■ Requisiti del compito: Per favore, trascrivi in una tabella Markdown con le colonne "Numero" e "Riga" le righe dei record che vanno da quella che contiene "moins sur l’article, les" a quella che contiene "de la astuce", entrambe incluse. Tralascia le righe vuote.

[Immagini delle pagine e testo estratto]
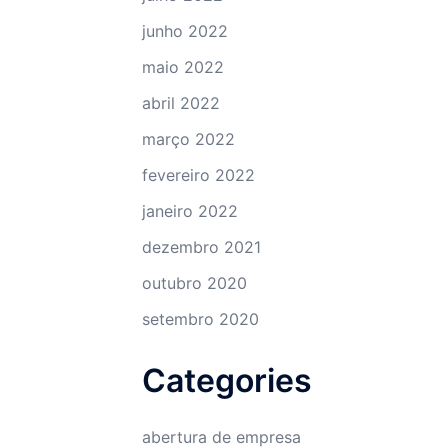
junho 2022
maio 2022
abril 2022
março 2022
fevereiro 2022
janeiro 2022
dezembro 2021
outubro 2020
setembro 2020
Categories
abertura de empresa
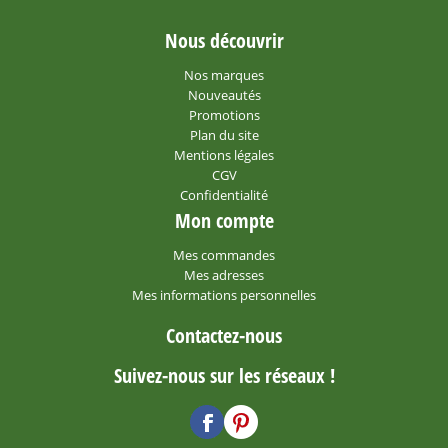
Nous découvrir
Nos marques
Nouveautés
Promotions
Plan du site
Mentions légales
CGV
Confidentialité
Mon compte
Mes commandes
Mes adresses
Mes informations personnelles
Contactez-nous
Suivez-nous sur les réseaux !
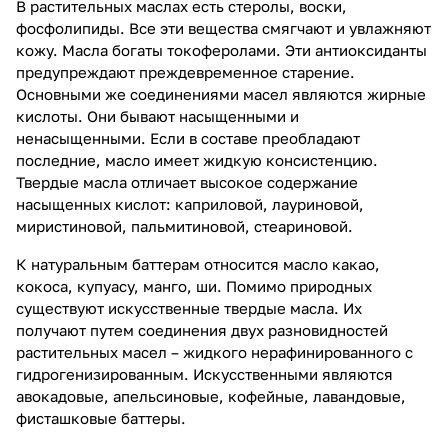
В растительных маслах есть стеролы, воски,
фосфолипиды. Все эти вещества смягчают и увлажняют
кожу. Масла богаты токоферолами. Эти антиоксиданты
предупреждают преждевременное старение.
Основными же соединениями масел являются жирные
кислоты. Они бывают насыщенными и
ненасыщенными. Если в составе преобладают
последние, масло имеет жидкую консистенцию.
Твердые масла отличает высокое содержание
насыщенных кислот: каприловой, лауриновой,
миристиновой, пальмитиновой, стеариновой.
К натуральным баттерам относится масло какао,
кокоса, купуасу, манго, ши. Помимо природных
существуют искусственные твердые масла. Их
получают путем соединения двух разновидностей
растительных масел – жидкого нерафинированного с
гидрогенизированным. Искусственными являются
авокадовые, апельсиновые, кофейные, лавандовые,
фисташковые баттеры.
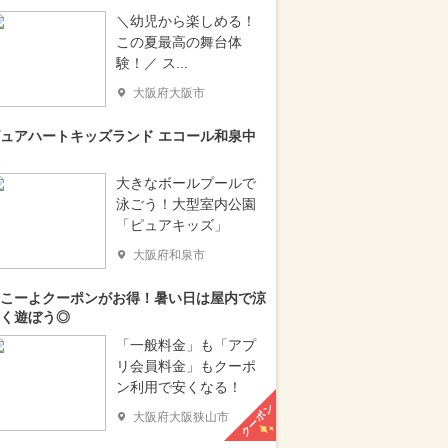
＼幼児から楽しめる！
この夏最高の舞台体
験！／ ス...
大阪府大阪市
ュアハートキッズランド エコール和泉中
大きなボールプールで
泳ごう！大型室内公園
「ピュアキッズ」
大阪府和泉市
こーよクーポンがお得！暑い日は屋内で涼
く遊ぼう◎
「一般料金」も「アプ
リ会員料金」もクーポ
ン利用で安くなる！
クーポン
大阪府大阪狭山市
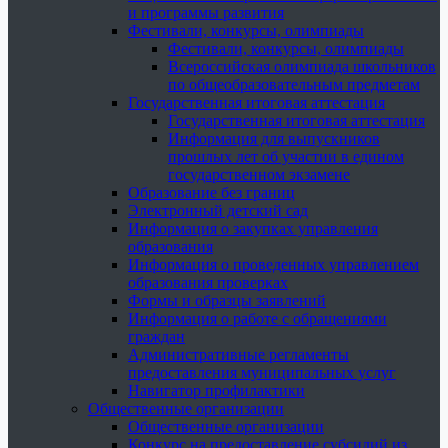
и программы развития
Фестивали, конкурсы, олимпиады
Фестивали, конкурсы, олимпиады
Всероссийская олимпиада школьников
по общеобразовательным предметам
Государственная итоговая аттестация
Государственная итоговая аттестация
Информация для выпускников
прошлых лет об участии в едином
государственном экзамене
Образование без границ
Электронный детский сад
Информация о закупках управления
образования
Информация о проведенных управлением
образования проверках
Формы и образцы заявлений
Информация о работе с обращениями
граждан
Административные регламенты
предоставления муниципальных услуг
Навигатор профилактики
Общественные организации
Общественные организации
Конкурс на предоставление субсидий из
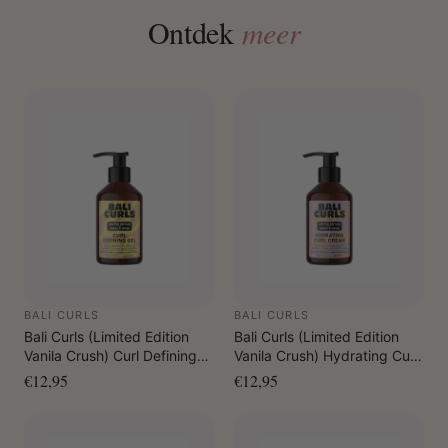
Ontdek
meer
BALI CURLS
BALI CURLS
Bali Curls (Limited Edition
Bali Curls (Limited Edition
Vanila Crush) Curl Defining
Vanila Crush) Hydrating Curl
Gel 150 ml
Cream 150 ml
€12,95
€12,95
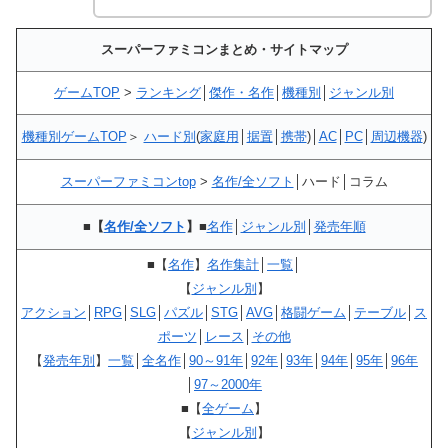
スーパーファミコンまとめ・サイトマップ
ゲームTOP
>
ランキング
│
傑作・名作
│
機種別
│
ジャンル別
機種別ゲームTOP
＞
ハード別
(
家庭用
│
据置
│
携帯
)│
AC
│
PC
│
周辺機器
)
スーパーファミコンtop
>
名作/全ソフト
│ハード│コラム
■【
名作/全ソフト
】■
名作
│
ジャンル別
│
発売年順
■
【
名作
】
名作集計
│
一覧
│
【
ジャンル別
】
アクション
│
RPG
│
SLG
│
パズル
│
STG
│
AVG
│
格闘ゲーム
│
テーブル
│
ス
ポーツ
│
レース
│
その他
【
発売年別
】
一覧
│
全名作
│
90～91年
│
92年
│
93年
│
94年
│
95年
│
96年
│
97～2000年
■
【
全ゲーム
】
【
ジャンル別
】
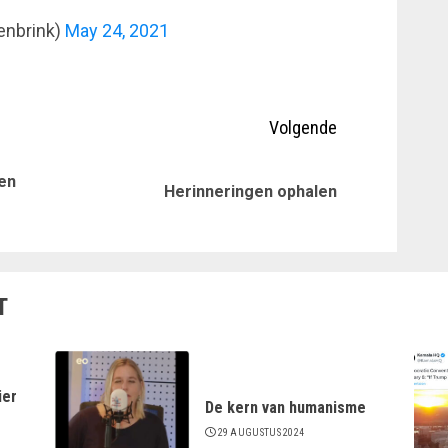
enbrink)
May 24, 2021
Volgende
en
Vorig
Volgende
Herinneringen ophalen
bericht:
bericht:
T
ier
De kern van humanisme
29 AUGUSTUS 2024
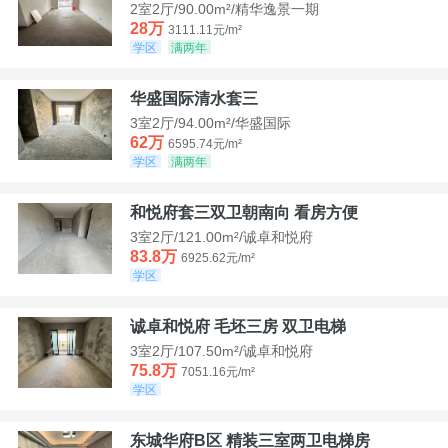
2室2厅/90.00m²/精华逸景一期
28万
3111.11元/m²
学区
满两年
华盛国际清水套三
3室2厅/94.00m²/华盛国际
62万
6595.74元/m²
学区
满两年
和悦府套三双卫朝南向 看房方便
3室2厅/121.00m²/诚卓和悦府
83.8万
6925.62元/m²
学区
诚卓和悦府 毛坯三房 双卫电梯
3室2厅/107.50m²/诚卓和悦府
75.8万
7051.16元/m²
学区
东城华府B区 精装三室两卫电梯房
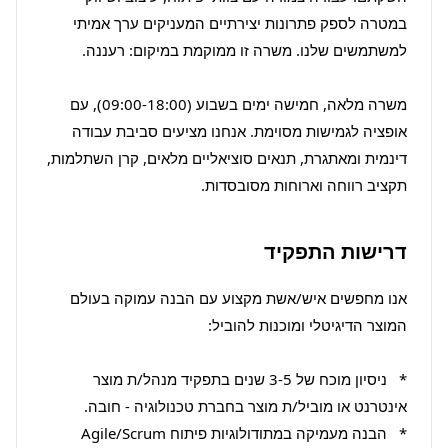
במטרה לספק פתרונות יצירתיים המעניקים ערך אמיתי 
משרה מלאה, חמישה ימים בשבוע (09:00-18:00), עם 
אופציה לגמישות מסוימת. אנחנו מציעים סביבת עבודה 
דינמית ומאתגרת, תנאים סוציאליים מלאים, קרן השתלמות, 
תקציב רווחה וארוחות מסובסדות.
דרישות התפקיד
אנו מחפשים איש/אשת מקצוע עם הבנה עמוקה בעולם 
*   ניסיון מוכח של 3-5 שנים בתפקיד מנהל/ת מוצר 
*   הבנה מעמיקה במתודולוגיות פיתוח Agile/Scrum 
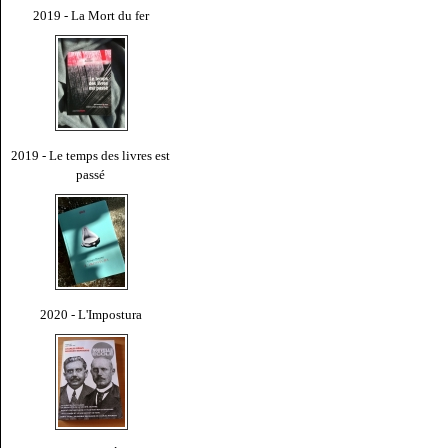
2019 - La Mort du fer
2019 - Le temps des livres est
passé
2020 - L'Impostura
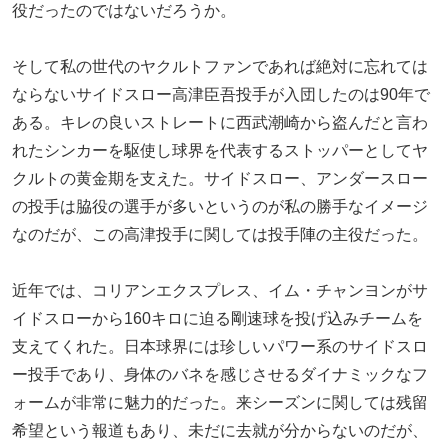
役だったのではないだろうか。
そして私の世代のヤクルトファンであれば絶対に忘れては
ならないサイドスロー高津臣吾投手が入団したのは90年で
ある。キレの良いストレートに西武潮崎から盗んだと言わ
れたシンカーを駆使し球界を代表するストッパーとしてヤ
クルトの黄金期を支えた。サイドスロー、アンダースロー
の投手は脇役の選手が多いというのが私の勝手なイメージ
なのだが、この高津投手に関しては投手陣の主役だった。
近年では、コリアンエクスプレス、イム・チャンヨンがサ
イドスローから160キロに迫る剛速球を投げ込みチームを
支えてくれた。日本球界には珍しいパワー系のサイドスロ
ー投手であり、身体のバネを感じさせるダイナミックなフ
ォームが非常に魅力的だった。来シーズンに関しては残留
希望という報道もあり、未だに去就が分からないのだが、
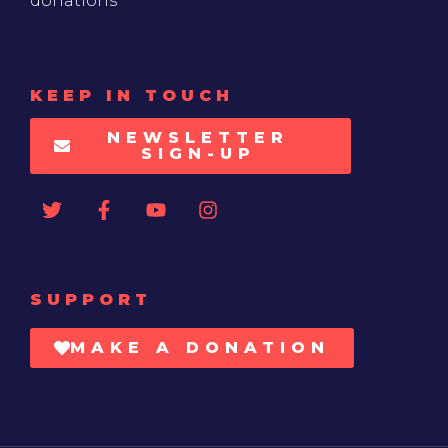
donations
KEEP IN TOUCH
NEWSLETTER
SIGN-UP
SUPPORT
MAKE A DONATION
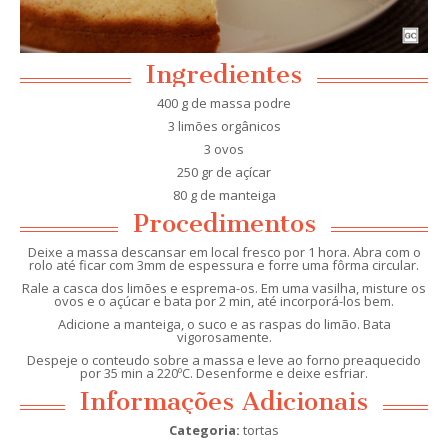
Ingredientes
400 g de massa podre
3 limões orgânicos
3 ovos
250 gr de açícar
80 g de manteiga
Procedimentos
Deixe a massa descansar em local fresco por 1 hora. Abra com o
rolo até ficar com 3mm de espessura e forre uma fôrma circular.
Rale a casca dos limões e esprema-os. Em uma vasilha, misture os
ovos e o açúcar e bata por 2 min, até incorporá-los bem.
Adicione a manteiga, o suco e as raspas do limão. Bata
vigorosamente.
Despeje o conteudo sobre a massa e leve ao forno preaquecido
por 35 min a 220ºC. Desenforme e deixe esfriar.
Informações Adicionais
Categoria:
tortas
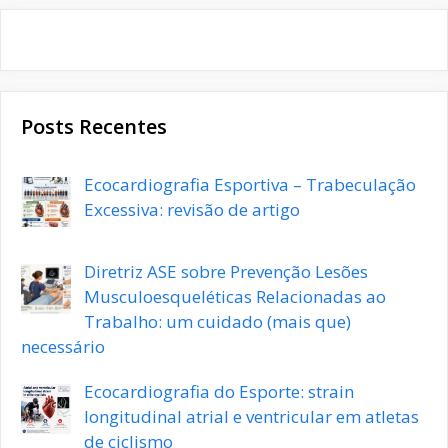
Posts Recentes
Ecocardiografia Esportiva – Trabeculação
Excessiva: revisão de artigo
Diretriz ASE sobre Prevenção Lesões
Musculoesqueléticas Relacionadas ao
Trabalho: um cuidado (mais que)
necessário
Ecocardiografia do Esporte: strain
longitudinal atrial e ventricular em atletas
de ciclismo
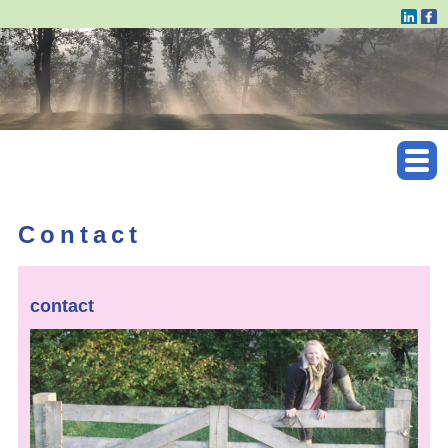
Contact
contact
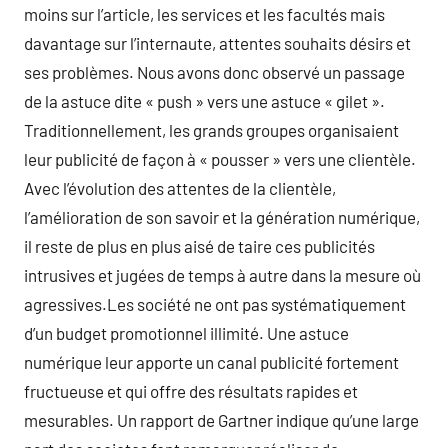
moins sur l’article, les services et les facultés mais
davantage sur l’internaute, attentes souhaits désirs et
ses problèmes. Nous avons donc observé un passage
de la astuce dite « push » vers une astuce « gilet ».
Traditionnellement, les grands groupes organisaient
leur publicité de façon à « pousser » vers une clientèle.
Avec l’évolution des attentes de la clientèle,
l’amélioration de son savoir et la génération numérique,
il reste de plus en plus aisé de taire ces publicités
intrusives et jugées de temps à autre dans la mesure où
agressives.Les société ne ont pas systématiquement
d’un budget promotionnel illimité. Une astuce
numérique leur apporte un canal publicité fortement
fructueuse et qui offre des résultats rapides et
mesurables. Un rapport de Gartner indique qu’une large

■ Soluzione proposta:
| Numero | Riga |
|---|---|
| 1 | moins sur l’article, les services et les facultés mais |
| 2 | davantage sur l’internaute, attentes souhaits désirs et |
| 3 | ses problèmes. Nous avons donc observé un passage |
| 4 | de la astuce dite « push » vers une astuce « gilet ». |